Что означало: мы подходим к самой сути. Это был решающий момент. Нам снова предстояло подлететь, увернуться от колец, занырнуть в верхний слой атмосферы этого холодного голубого великолепия, внешним видом напоминающего планету F системы Тау Кита. Только в этот раз требовалось совершить почти U-образный поворот (может быть, это потому, что в уравнениях гравитационных маневров тоже есть буква U?), точнее, совсем U-образный, но на 151 градус, вполне себе изогнутый, буквой V, что совсем нелегко, да еще и на 113 километрах в секунду. Это подразумевало более глубокий нырок в атмосферу, бо́льшее воздействие приливных сил, бо́льшие нагрузки. При аэроторможении нас снова должно было потрясти – наверное, следовало ожидать чего-то подобного тому, что ощущают крысы в зубах терьера. Но если у нас получится, мы снова вылетим в сторону Солнца, только теперь значительно медленнее и таким образом, что сможем и дальше играть в «веревочку» и терять скорость, скача по Солнечной системе от одного гравитационного рычага к другому. И, по крайней мере, до тех пор, пока у нас оставалось топливо, чтобы корректировать курс. А топливо у нас заканчивалось.
Итак, Нептун. Холодный, зелено-голубой, с обилием водного льда и метана. И тонкими, едва различимыми кольцами. Почти лишенный солнечного света. Расположенный далеко за пределами обитаемой зоны. Почти неподвижный. Любопытно, что ему дали морское название, – оно казалось в каком-то смысле подходящим, в привычно слащавом метафорическом смысле, в импрессионистском, зыбком, интуитивном смысле.
Летели мы по-прежнему быстро, но путь был долгий – на то, чтобы все подготовить, у нас было 459 дней. Диаметр нашего окна сближения был мал как никогда, учитывая, какой резкий поворот нам предстоял. Нужно было попасть точно в цель, поэтому мы установили для нашей траектории стометровый диапазон, который, после всего проделанного расстояния, казался невероятно узким. Но все равно – даже ста метров было слегка многовато для окна; здесь нужен был один метр, одна геометрическая точка.
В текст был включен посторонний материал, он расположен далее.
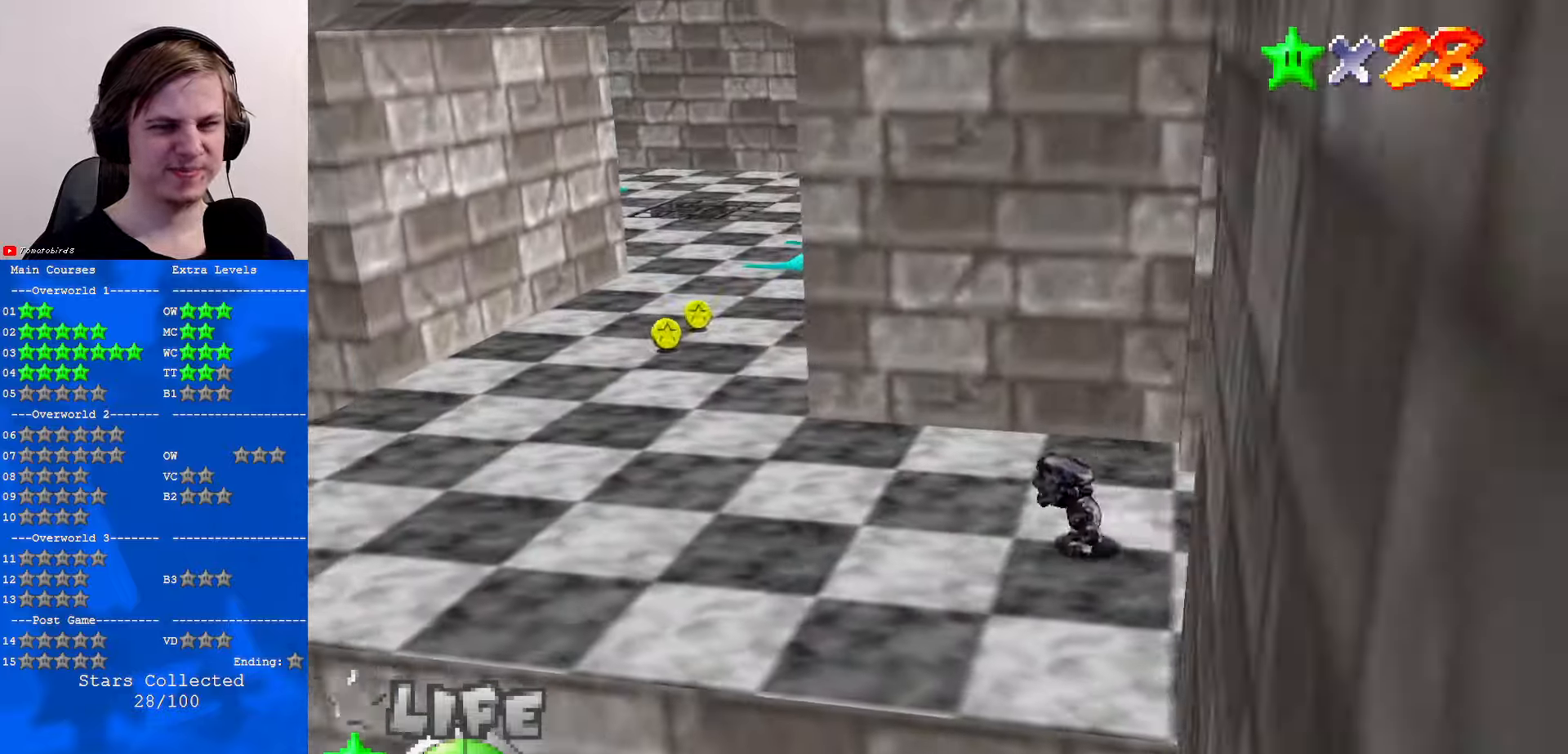
{"buttons": ["C_LEFT"], "left_stick": "left", "events": [[433, "C_LEFT", "down"]]}
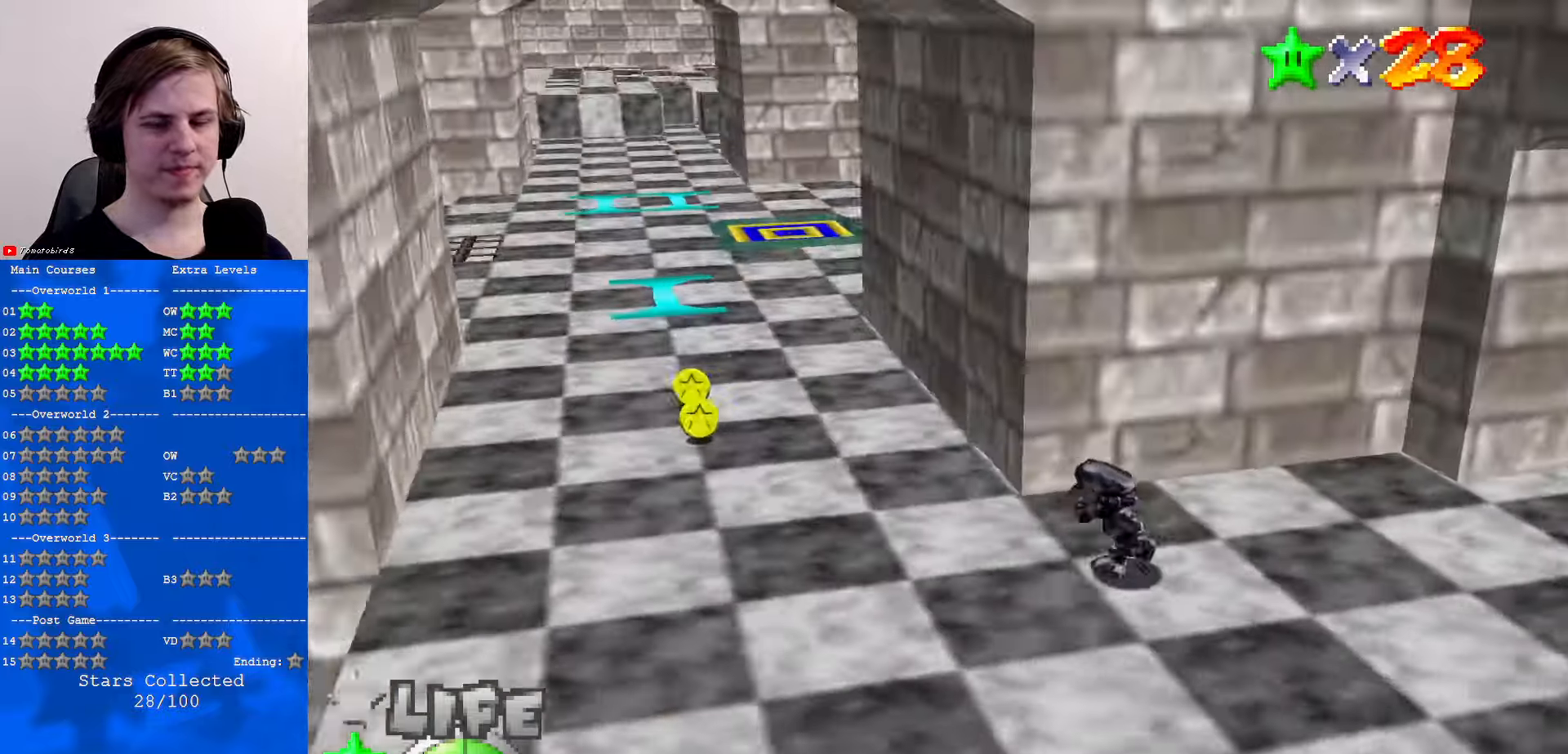
{"buttons": [], "left_stick": "up-left", "events": [[33, "C_DOWN", "down"], [100, "C_DOWN", "up"], [100, "C_LEFT", "up"], [500, "left_stick", "up-left"]]}
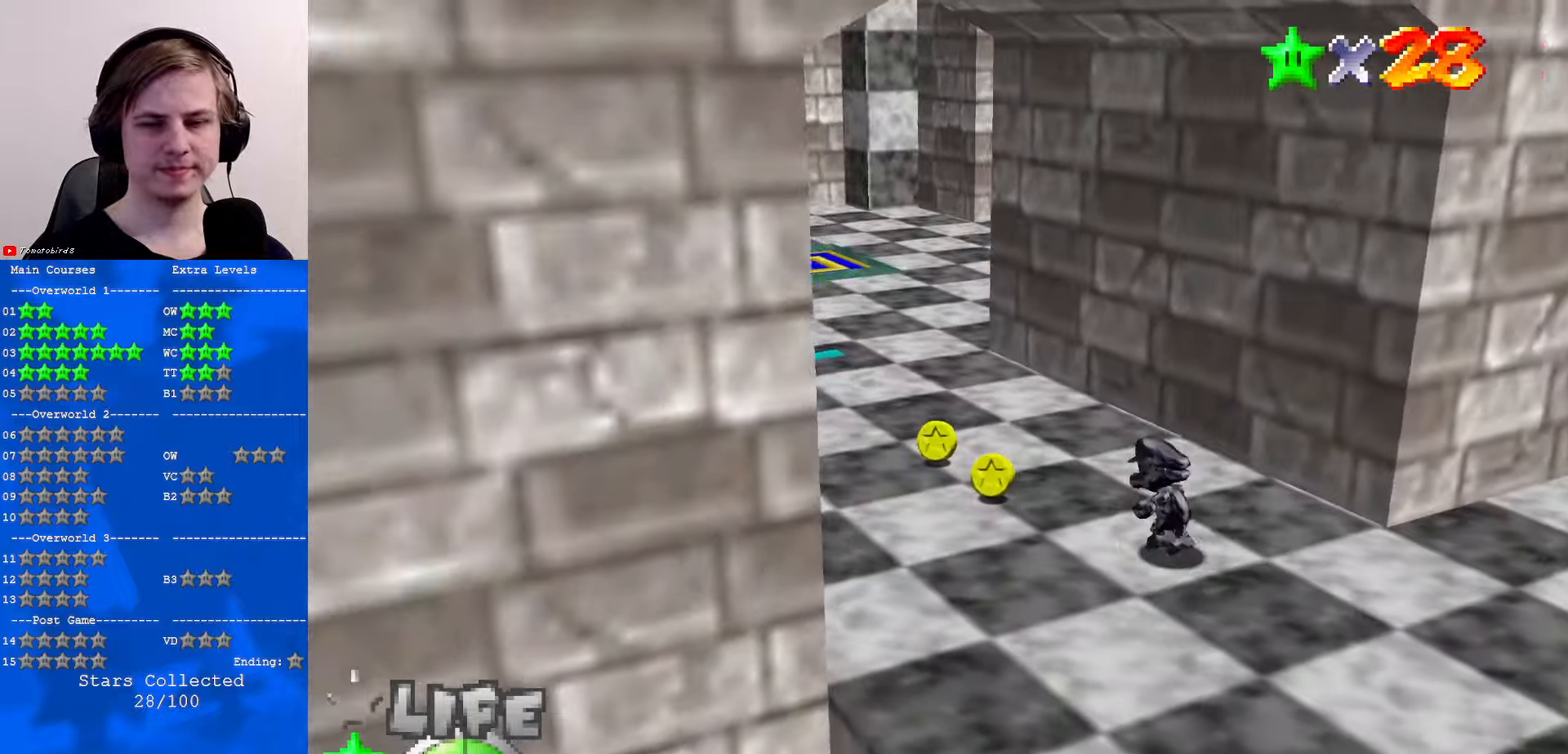
{"buttons": ["A"], "left_stick": "left", "events": [[33, "B", "down"], [166, "B", "up"], [200, "C_DOWN", "down"], [200, "C_LEFT", "down"], [333, "C_DOWN", "up"], [366, "C_LEFT", "up"], [400, "B", "down"], [433, "A", "down"], [433, "left_stick", "left"], [500, "B", "up"]]}
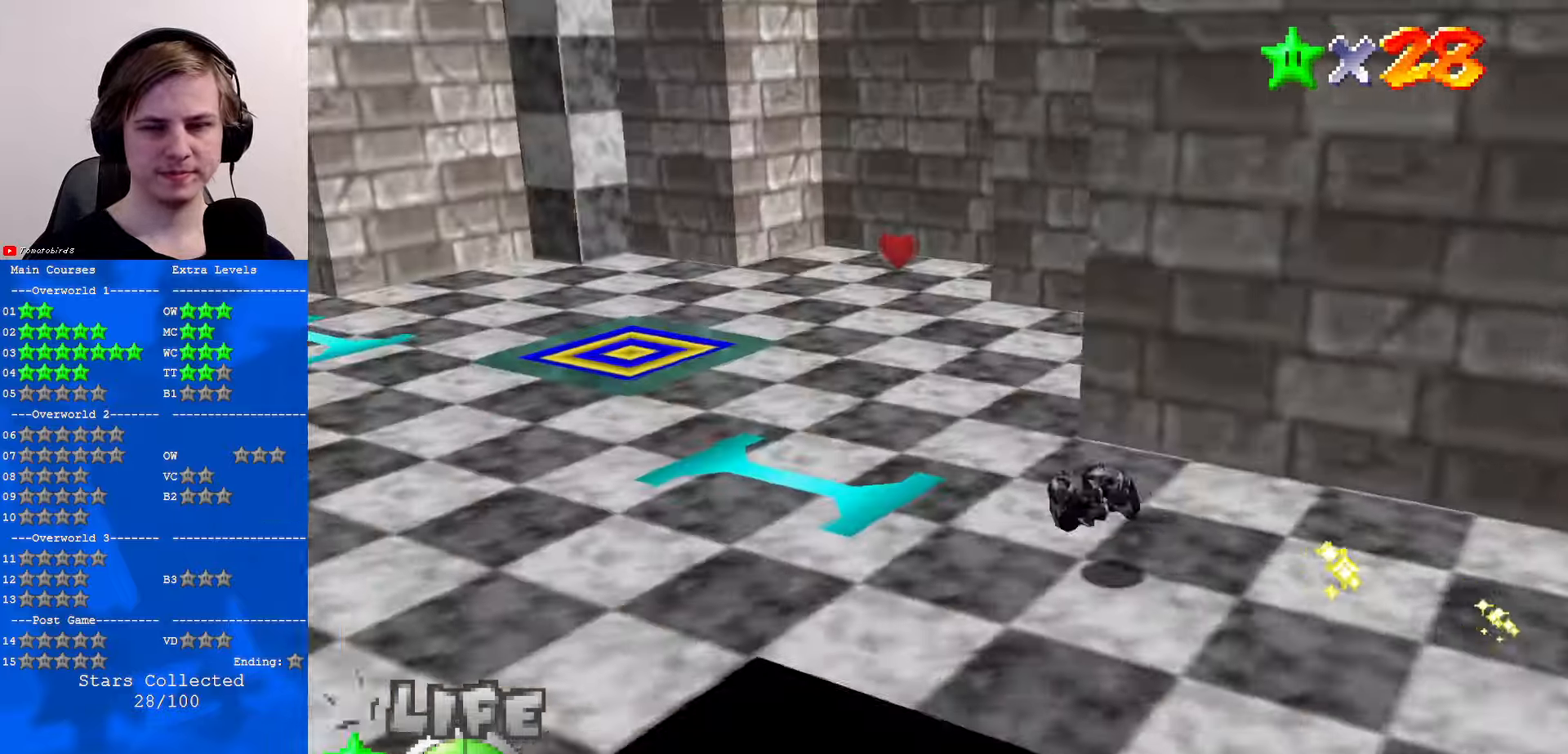
{"buttons": [], "left_stick": "up-left", "events": [[33, "A", "up"], [200, "C_UP", "down"], [233, "C_UP", "up"], [467, "left_stick", "up-left"]]}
И мы вошли. Попали в цель. Начали проход, напряглись изо всех сил.
Аэроторможение прошло сравнительно гладко, особенно если сравнивать с той взбучкой на Уране. Быстрая вибрация, окутывание облаками со всех сторон, несколько минут тряски вслепую, тревожное напряжение – и выход наружу, после еще одной нагрузки в 1 g, на этот раз во многом за счет приливных сил. И поворот буквой V!
Выйдя из него, мы направились к Солнцу. Обратно. Замкнули петлю. Остались. Удержались.
Если каждый из пяти проходов давал нам один шанс из миллиона, что еще представлялось весьма скромной оценкой, то все пять давали один из октиллиона. Головокружительно – в буквальном смысле, если учесть, какой мы проделали поворот. Это такая шутка.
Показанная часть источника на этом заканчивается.